AI Gesture Control Logic

A deep dive into how `grafgameN_8_5-5d.html` translates physical hand movements into game inputs using Computer Vision.

1. The Technology Stack

The game relies on two specific libraries provided by Google's TensorFlow team. These are loaded via Content Delivery Network (CDN) to run directly in the browser without backend servers.

Core TensorFlow.js

The machine learning engine that allows hardware acceleration (WebGL) in the browser. It handles the heavy math required for neural networks.

<script src=".../tfjs"></script>

Model HandPose

A pre-trained neural network specifically designed to detect 21 3D landmarks of a human hand from a single video frame.

<script src=".../handpose"></script>
Implementation Strategy: The code loads the model asynchronously using handpose.load(). Once loaded, it continuously passes the webcam video feed to the model to get real-time predictions.

2. Detection & Tracking Logic

The code doesn't just track "a hand." It specifically stabilizes the input by averaging specific finger joints (Knuckles).

Step A: Landmark Extraction

The estimateHands(video) function returns an array of landmarks. The code extracts the MCP (Metacarpophalangeal) joints—the knuckles where the fingers meet the palm.

  • Index Finger MCP (Index 5)
  • Middle Finger MCP (Index 9)
  • Ring Finger MCP (Index 13)

Step B: Stability Averaging

To prevent "jitter" (shaky movement), the code averages the X and Y coordinates of these three joints to create a single Control Point.

const landmarkIndices = [5, 9, 13];
let totalX = 0, totalY = 0;

// Average the position
controlPointX = totalX / 3;
controlPointY = totalY / 3;

3. Calculating Movement (The Swipe)

The core innovation in this file is the History Buffer. It doesn't look at where the hand is; it looks at where the hand was compared to now.

The History Array

A variable controlPointHistory stores positions with timestamps. Old data (>500ms) is constantly removed.

Oldest Point (t - 0.5s)
Where you started
Current Point (t - 0s)
Where you are now

The Vector Math

The code calculates the difference (Delta) between the Oldest point in memory and the Current point.

// Note: X is mirrored!
diffX = oldestPoint.x - currentPoint.x;
diffY = currentPoint.y - oldestPoint.y;

const threshold = 25; // Pixels

Direction Resolution Logic

The code determines the dominant axis (Horizontal vs Vertical) to decide the game input.

1. Threshold Check
Is the movement > 25px?
If No: IDLE (0)
2. Axis Check
Is abs(diffX) > abs(diffY)?
If Yes: Horizontal Move
If No: Vertical Move
3. Direction Check
Horizontal: Left/Right?
Vertical: Up/Down?

4. Visualizing the Logic

The diagram below simulates how the code interprets a physical hand swipe. The Red Line represents the controlPointHistory (the vector).

5. Game Loop Integration

Finally, the code injects this logic into the game loop using a non-blocking approach.

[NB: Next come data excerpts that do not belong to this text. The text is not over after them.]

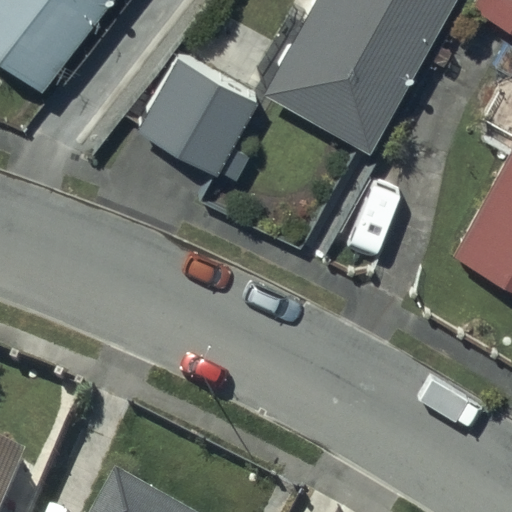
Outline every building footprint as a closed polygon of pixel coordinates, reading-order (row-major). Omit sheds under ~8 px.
[(0,0),(0,55),(40,88),(110,0),(0,0)] [(314,0),(263,93),(367,151),(451,0),(314,0)] [(511,0),(471,0),(470,4),(511,29),(511,0)] [(176,56),(136,129),(213,171),(253,98),(176,56)] [(511,147),(453,253),(511,285),(511,147)] [(0,461),(0,511),(11,511),(27,473),(0,461)] [(162,511),(120,489),(107,511),(162,511)]
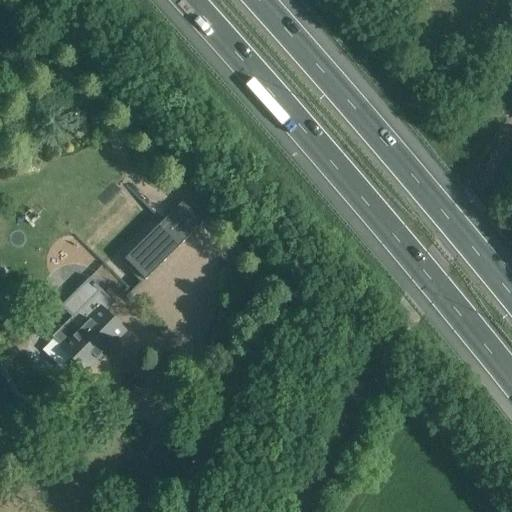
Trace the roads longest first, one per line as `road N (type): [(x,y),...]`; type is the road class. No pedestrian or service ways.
road 1 (motorway): [(188,0),(511,377)]
road 2 (motorway): [(511,293),(260,0)]
road 3 (unclassified): [(184,511),(202,447),(268,300)]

requestAnimationFrame(gameLoop);

function gameLoop(now) {
    // 1. Run CV (Promise based)
    model.estimateHands(video).then( preds => {
        direction = getMotionDirection(now);
        
        // Persistent Movement Logic
        if (direction !== 0) {
            lastValidDirection = direction;
            arah_gelinding = direction;
        }
    });

    // 2. Update Game State
    // Moves the ball based on 'arah_gelinding'
}

Critical Detail: The variable lastValidDirection ensures that if the camera loses track of the hand momentarily, or the user stops moving, the ball continues rolling in the last intended direction.